#### WHAT TO WORK ON
[1] List every person named in the write-up of Seth Eliot's talk on data-driven quality.
[2] Carry on the write-up of Seth Eliot's talk on data-driven quality from the point where it stops.

------ DOCUMENT TEXT ------

Seth Eliot, “Your Path to Data-Driven Quality”

Another software QA video recommended by Gilberto Castañeda is “Your Path to Data-Driven Quality,” presented by Microsoft’s Seth Eliot. (This video is actually from an earlier presentation.) Eliot delivered this presentation at the April 1-3, 2014 Seattle ALM Forum. The slides Eliot presented are available as PDF and PowerPoint files.

I confess that I never heard of Eliot before Gilberto brought him up; but Eliot’s title commands respect! He’s Microsoft’s “Principal Knowledge Engineer, Test Excellence.” I’ll bet that looks nice on a business card. He works with services, cloud delivery, and data-driven products. Before his Microsoft gig, Eliot spent some time at Amazon.com. I can’t help but wonder if his stay there overlapped that of my late friend Paul S. Davis; but that was really some time ago.

Eliot proposes to give us a road map, but aphoristically points out that this will not be enough: we also need roads. He’s going to propose “a way to get there” which listeners can apply to their particular environments.

A general impression: This presentation owes much to Alan Turing. To Eliot, everything is data; code is data. And so are management dictates….

The lowest form of data-driven quality (soon to be abbreviated as “DDQ”) is “HiPPO-driven,” based on the Highest Paid Person’s Opinion. By the way, Eliot claims to have tested HiPPO-driven decisions using data gathered online, finding that one-third were wrong, one-third were right, and one-third had no noticeable impact.

Let’s go to a higher level of DDQ. You can use scoring engines to apply Bayesian analysis to historical data. Frankly, this is not Eliot’s forte. He’s more interested in a real-time approach: “testing in production” (TiP), using production data.

“It’s not as difficult as you might think.”

That’s good to know! Because guess what everyone in Eliot’s (small) audience, and I, were tensing up over!

Why would we want to test in production? Because real users are surprising: they do weird stuff. Environments can be chaotic and uncontrolled. Fine, but I’m waiting for the other shoe to drop, and it’s got to be this: What’s implicit here is that a more structured, anticipatory testing approach will not encompass this scope of weirdness; and that this is the swamp from which things will crawl and bite you in the ass.

------ SUPPLIED INFORMATION ------

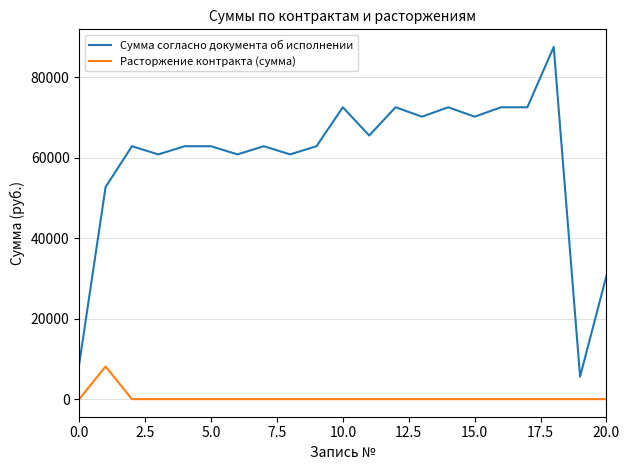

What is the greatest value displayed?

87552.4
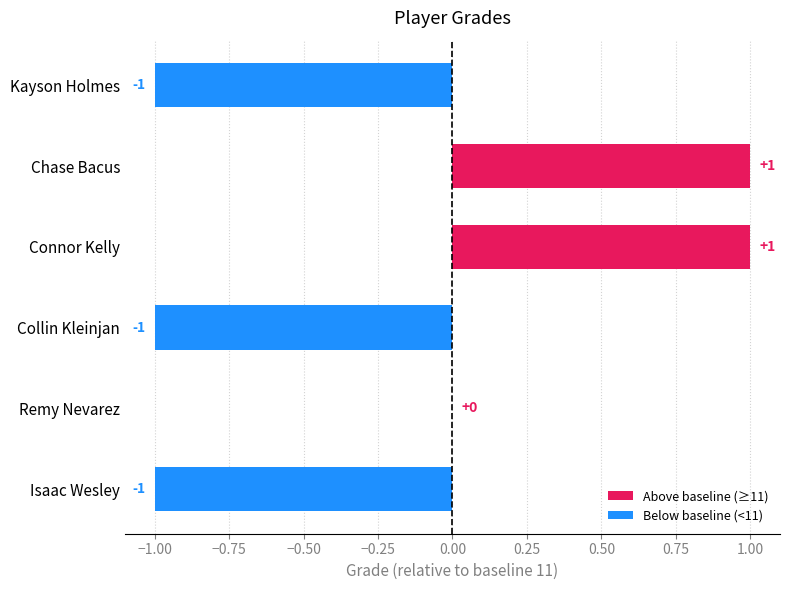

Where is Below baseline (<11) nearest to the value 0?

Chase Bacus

------

#### YOUR WRITTEN ANSWERS
[1] Seth Eliot, Gilberto Castañeda, Paul S. Davis, Alan Turing

[2]
Like any good road map, Eliot’s is very compact. The bare outline on his slide (at 7:20) needs the context of his explanation and the following slides, so I won’t bother to reproduce its bullet items here. For novices, lack of familiarity means that the hard parts—the magic—will be in designing for production-quality data, selecting data sources, and using the right tools. There’s also a circular or cyclical quality to this, which the linear list can only enumerate as answering your questions and learning new questions. (Eliot adds a seventh bullet and graphical overlay to make the loop explicit at about 7:26.)

Next, Eliot shows a slide full of widgets, illustrating the kind of real-time production data available at Microsoft. Old school Mission Control fans will not be disappointed.

Eliot’s road map begins with something that seems easy: Defining your questions. Why not just plunge in? Why not just get data and try to draw correlations? Because they would be unhelpful, like the statistical correlation between using sunblock and being more likely to drown. Kids, don’t try this at home! Plunging into the data is for advanced users.

How about an example, Seth? What questions does Microsoft ask about Exchange Online? “Is the application available?” (Some of us may yet think of this as “dial tone.”) This is important, because when the application’s not available, it can stop the user’s work.

Note that the user’s perception of availability can be more subtle than the provider’s.

Eliot’s first example of this is an occasion when the Japanese version of Exchange Online silently failed and loaded labels in English. From the server point of view, the application worked; but most Japanese users were cast adrift.

Slow response may also make an application as good as dead to users, in a way that is not so clearly visible from the server end. Eliot shows a graph of user abandonment vs. time waiting to start a video stream (13:37). About five seconds of delay is enough to get rid of almost everyone.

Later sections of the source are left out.